Data segment ->
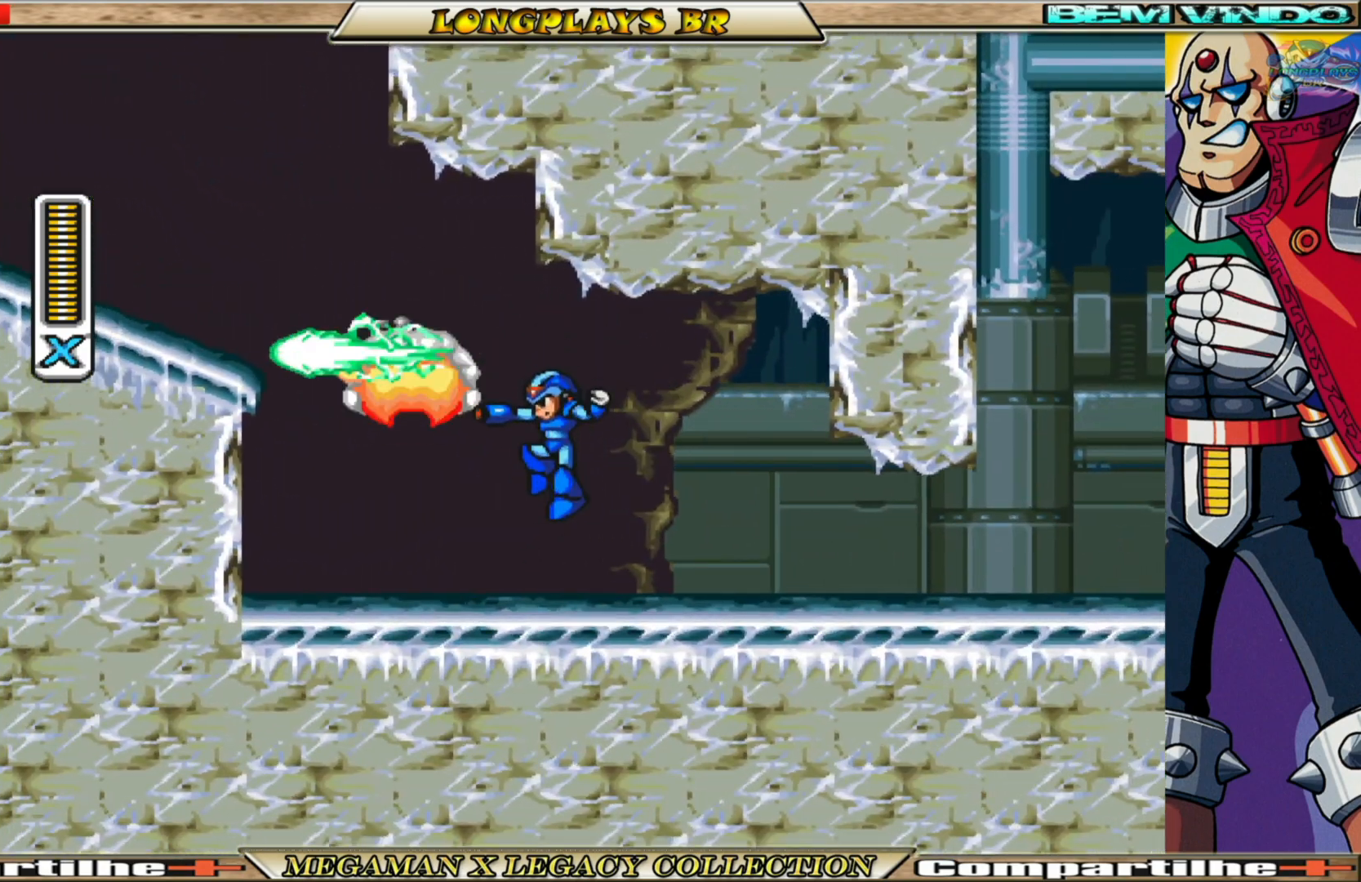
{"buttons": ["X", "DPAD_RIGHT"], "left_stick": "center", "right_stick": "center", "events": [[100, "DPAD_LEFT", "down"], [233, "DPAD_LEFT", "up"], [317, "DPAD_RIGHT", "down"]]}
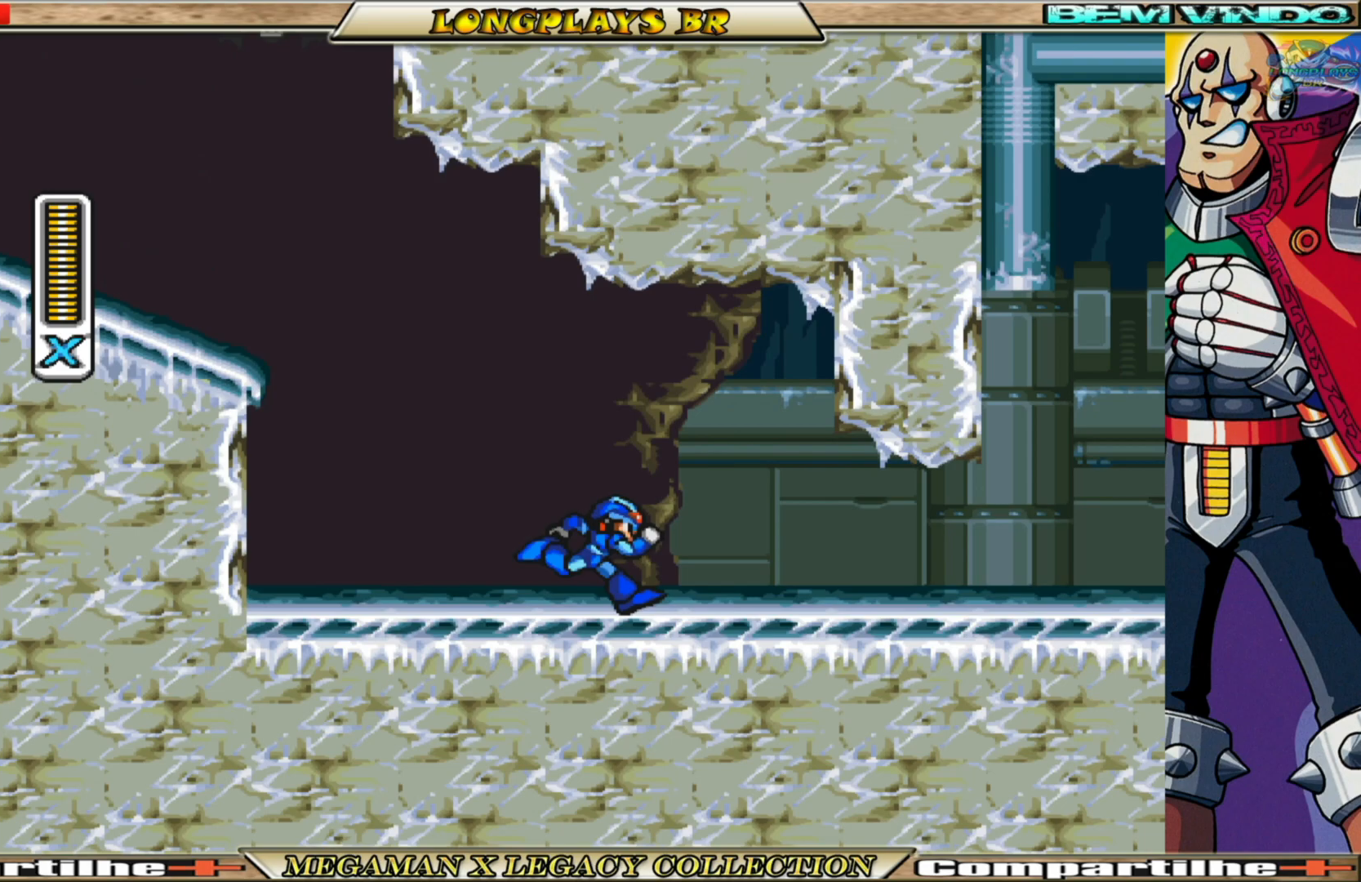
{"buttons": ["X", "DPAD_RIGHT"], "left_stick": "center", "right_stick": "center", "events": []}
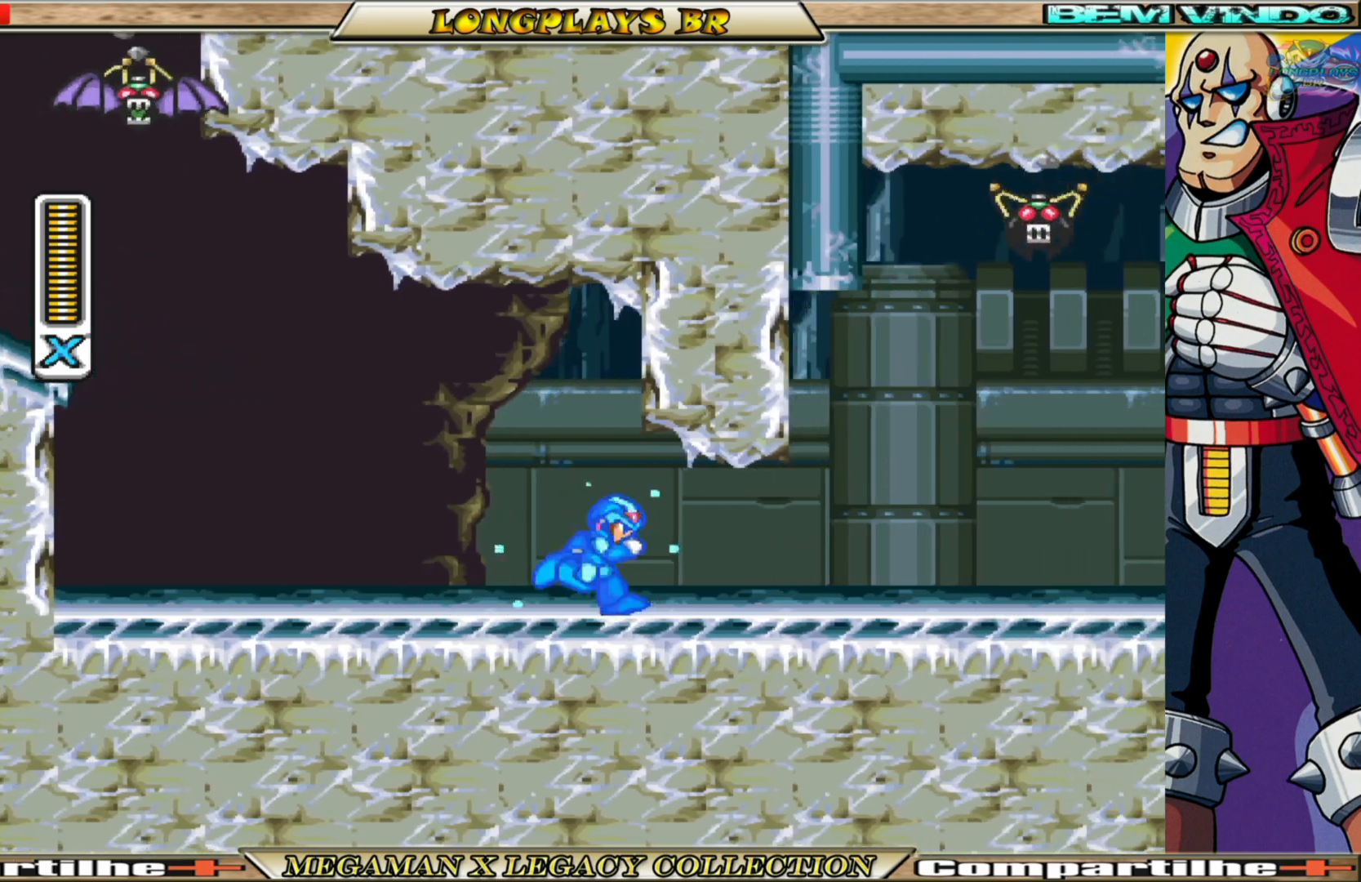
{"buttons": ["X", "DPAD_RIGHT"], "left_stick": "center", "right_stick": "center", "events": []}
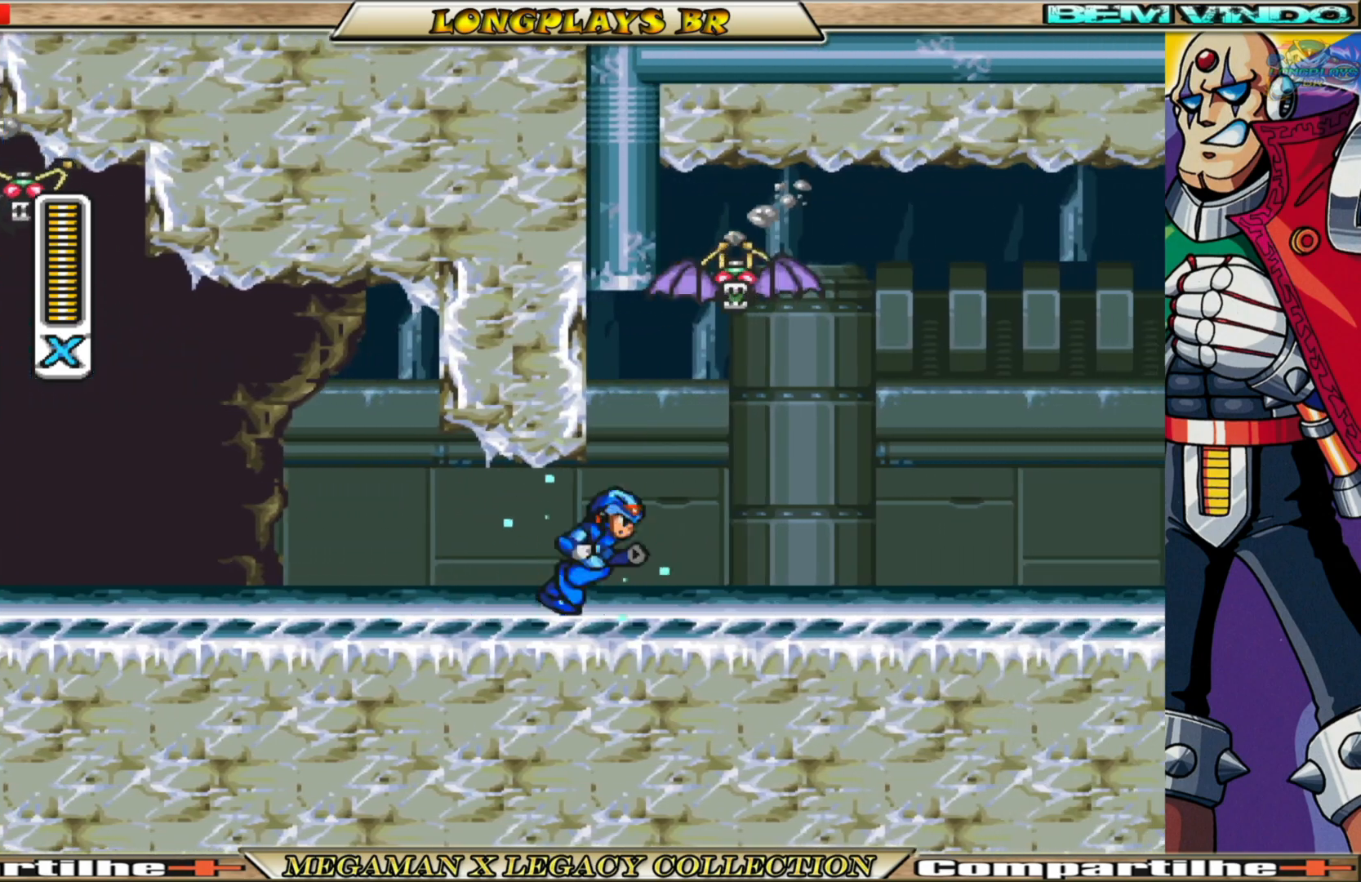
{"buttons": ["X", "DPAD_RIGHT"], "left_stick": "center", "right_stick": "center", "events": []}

Work required -> Write the data above out again exactly, every line of it, and exclude the pictures.

Task result ->
{"buttons": ["X", "DPAD_RIGHT"], "left_stick": "center", "right_stick": "center", "events": [[100, "DPAD_LEFT", "down"], [233, "DPAD_LEFT", "up"], [317, "DPAD_RIGHT", "down"]]}
{"buttons": ["X", "DPAD_RIGHT"], "left_stick": "center", "right_stick": "center", "events": []}
{"buttons": ["X", "DPAD_RIGHT"], "left_stick": "center", "right_stick": "center", "events": []}
{"buttons": ["X", "DPAD_RIGHT"], "left_stick": "center", "right_stick": "center", "events": []}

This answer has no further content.